Wilhelmine, Gräfin von Lichtenau, born as Wilhelmine Enke, also spelled Encke (29 December 1753 in Dessau – 9 June 1820 in Berlin), was the official mistress of King Frederick William II of Prussia from 1769 until 1797 and was elevated by him into the nobility. She is regarded as politically active and influential in the policy of Prussia during his reign.

==Biography==
The future Countess (Gräfin in German) von Lichetenau's father, Johann Elias Enke, was a chamber musician in service of King Frederick II of Prussia. Wilhelmine met Crown Prince Fredrick William in 1764. The king preferred that the crown prince maintain a relationship with her rather than have changing relationships with foreign women, and in 1769 she became the crown prince's official mistress.

The couple had five children, of whom only the youngest survived to adulthood:

- A daughter (born and died 10 August 1770).
- Ulrike Sophie von Berckholz (March 1774 – 5 September 1774)
- Christina Sophie Frederica von Lützenberg (25 August 1777 – 31 August 1777)
- Count Alexander von der Marck (4 January 1779 – 1 August 1787), reportedly the King's favorite child; he was probably poisoned
- Countess Marianne Diderica Frederica Wilhelmine von der Marck (29 February 1780 – 11 June 1814)

Countess von Lichtenau's youngest child, Countess Marianne von der Marck, survived into adulthood: she married firstly, on 17 March 1797, Hereditary Count Frederick of Stolberg-Stolberg (1769–1805); they divorced in 1799. Her second marriage, on 14 March 1801, was to Baron Kaspar von Miaskowski (1771–1813); they were also subsequently divorced. Her third and final marriage was in 1807 to French aristocrat Étienne de Thierry (d. 1843).
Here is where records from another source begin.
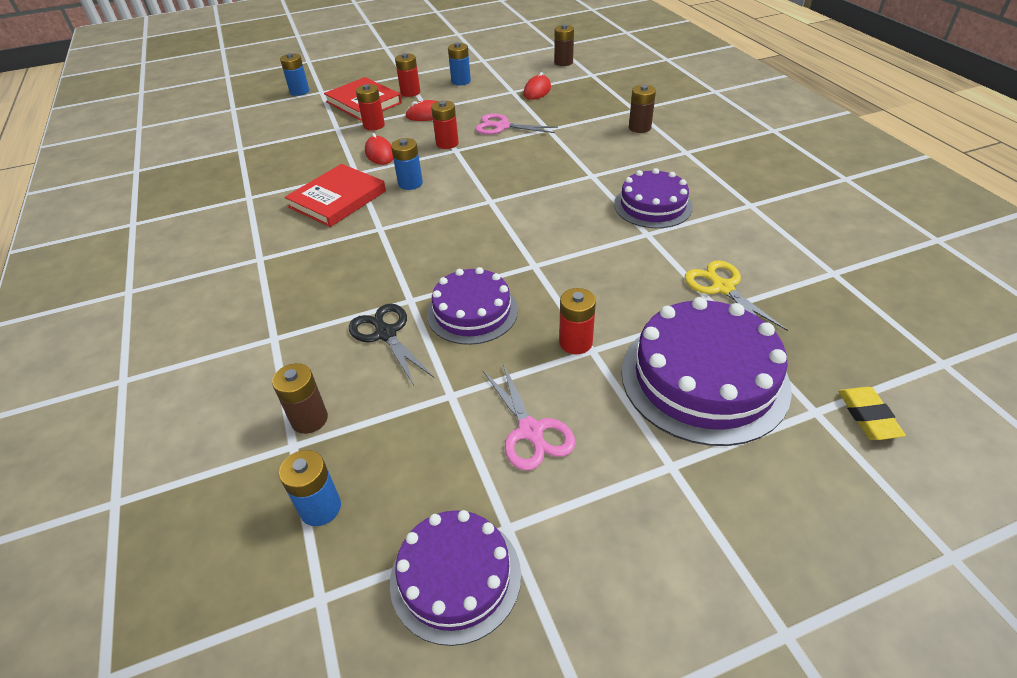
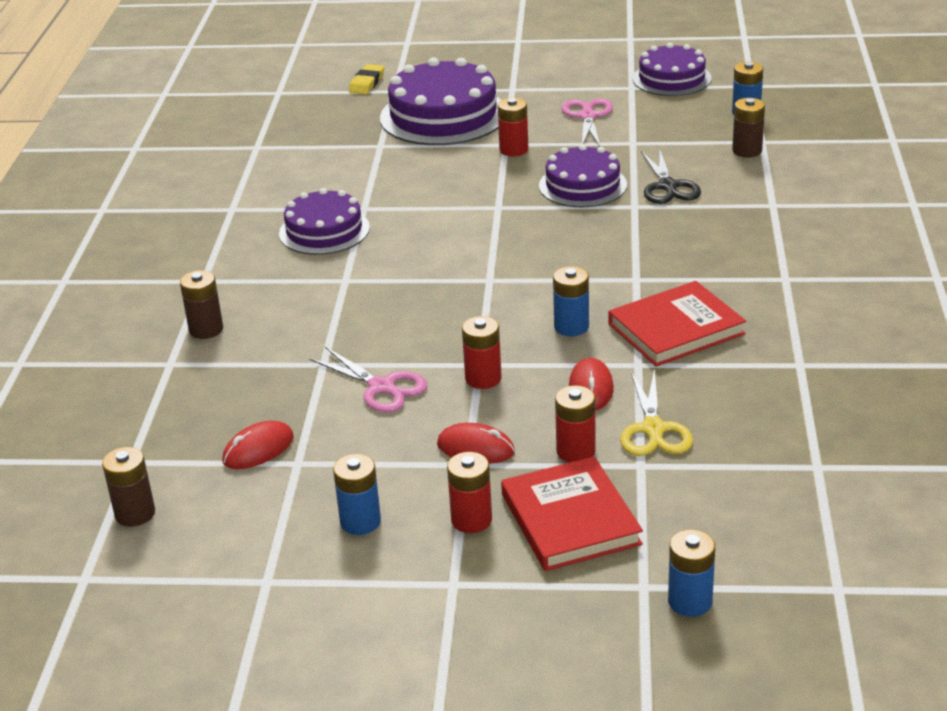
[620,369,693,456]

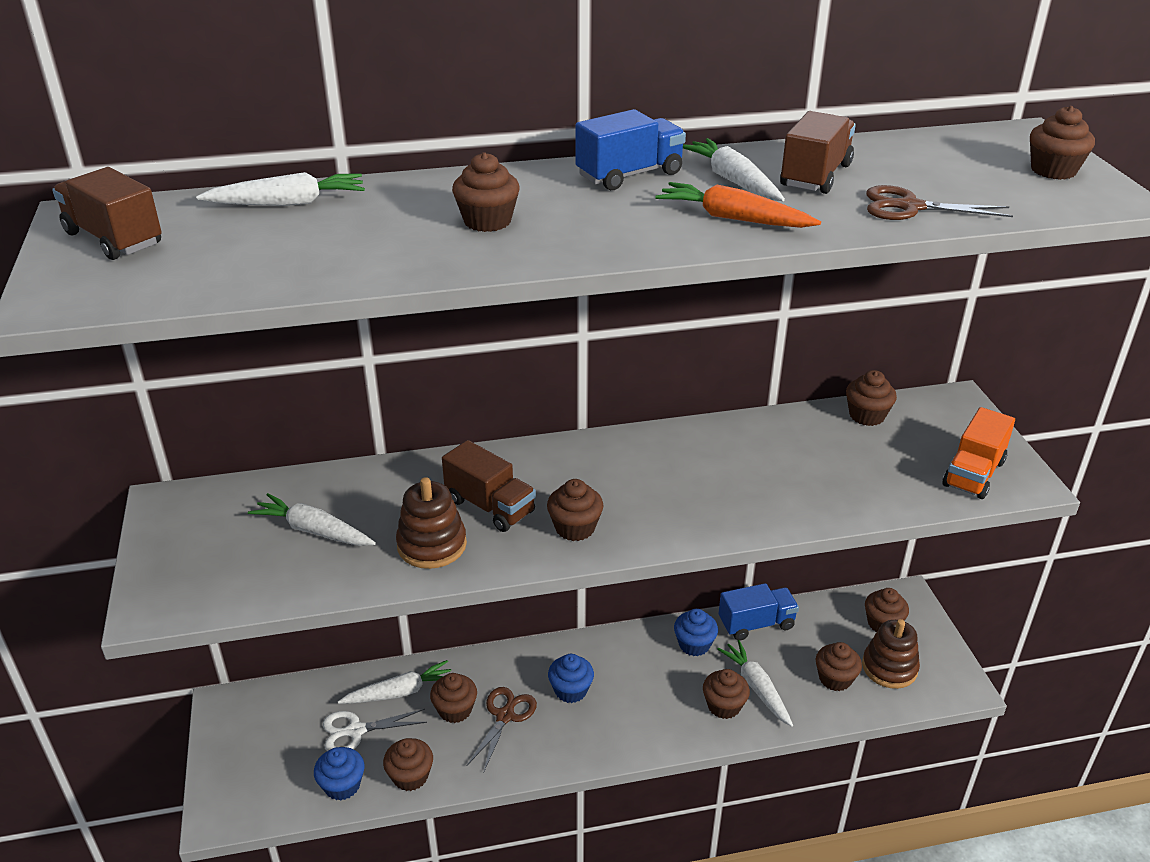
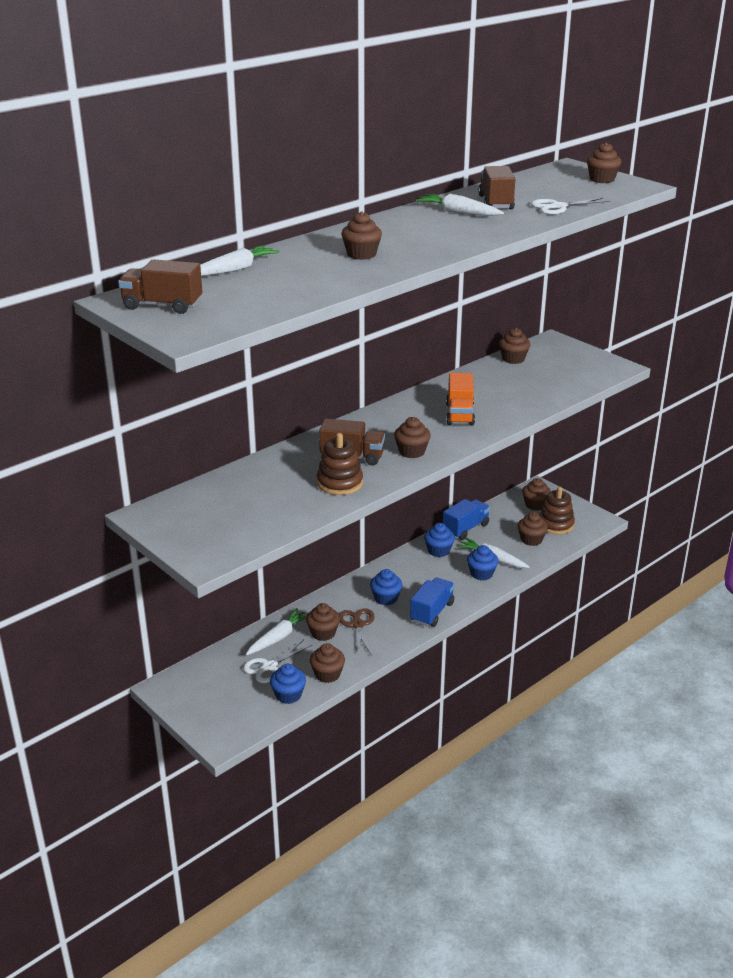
[410,578,454,627]
[446,373,475,425]
[467,545,498,581]
[531,198,610,214]
[248,493,376,546] (first image)
[655,182,821,228] (first image)

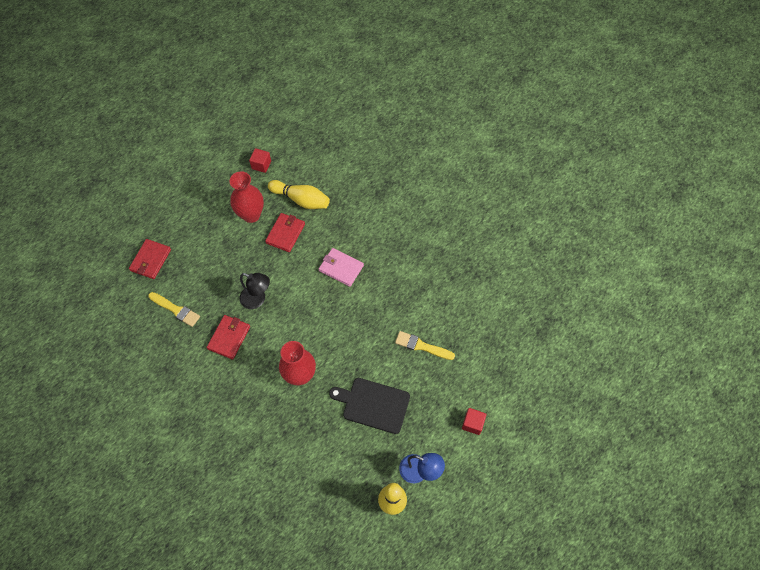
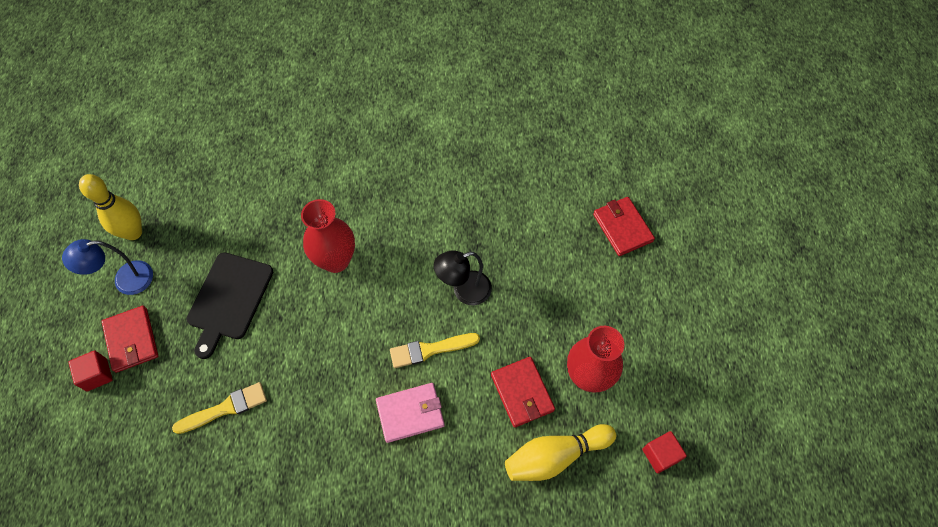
[101,306,158,373]
[186,252,273,359]
[390,333,480,368]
She had four daughters Louise of Stolberg, Joséphine von Miaskowski, Eugénie de Thierry and Camille de Thierry over her three marriages, the eldest of them was the notorious poet Countess Louise of Stolberg-Stolberg.

In 1782, Frederick William arranged for her to marry his councillor and chamberlain Johann Friedrich Rietz (1755–1809), but the relationship between Wilhelmine and Fredrick William continued.

It is debated whether Wilhelmine co-operated with Johann Rudolph von Bischoffswerder and Johann Christoph von Wöllner to keep the monarch under control. Wilhelmine was given the title Countess von Lichtenau in 1794, but this was not made public for two years, until 1796.

After Frederick William died in 1797, Wilhelmine was exiled and her property confiscated, although she was finally granted a pension in 1800. From 1802 to 1806, she had a second marriage to the dramatic Franz Ignaz von Holbein, known as "Fontano" and 26 years her junior, in Breslau (now in Poland and renamed Wrocław). In 1811, Napoleon allowed her to return to Berlin.

==Legacy==
Wilhelmine, known popularly as "Beautiful Wilhelmine", is closely associated with the Marmorpalais in Potsdam. As Friedrich Wilhelm II's official mistress, she had great influence on the interior decoration of the palace. Following plans by Michael Philipp Boumann, an early classicist style townhouse called Lichtenau Palace was erected for her at the edge of Potsdam's Neuer Garten, at a site on today's Behlertstrasse.

During her lifetime, she was the subject of satire, and following fake memoirs, she published her own. She is a main character in Ernst von Salomon's 1965 novel Die schöne Wilhelmine, which also was turned into a 1984 television serial Beautiful Wilhelmine.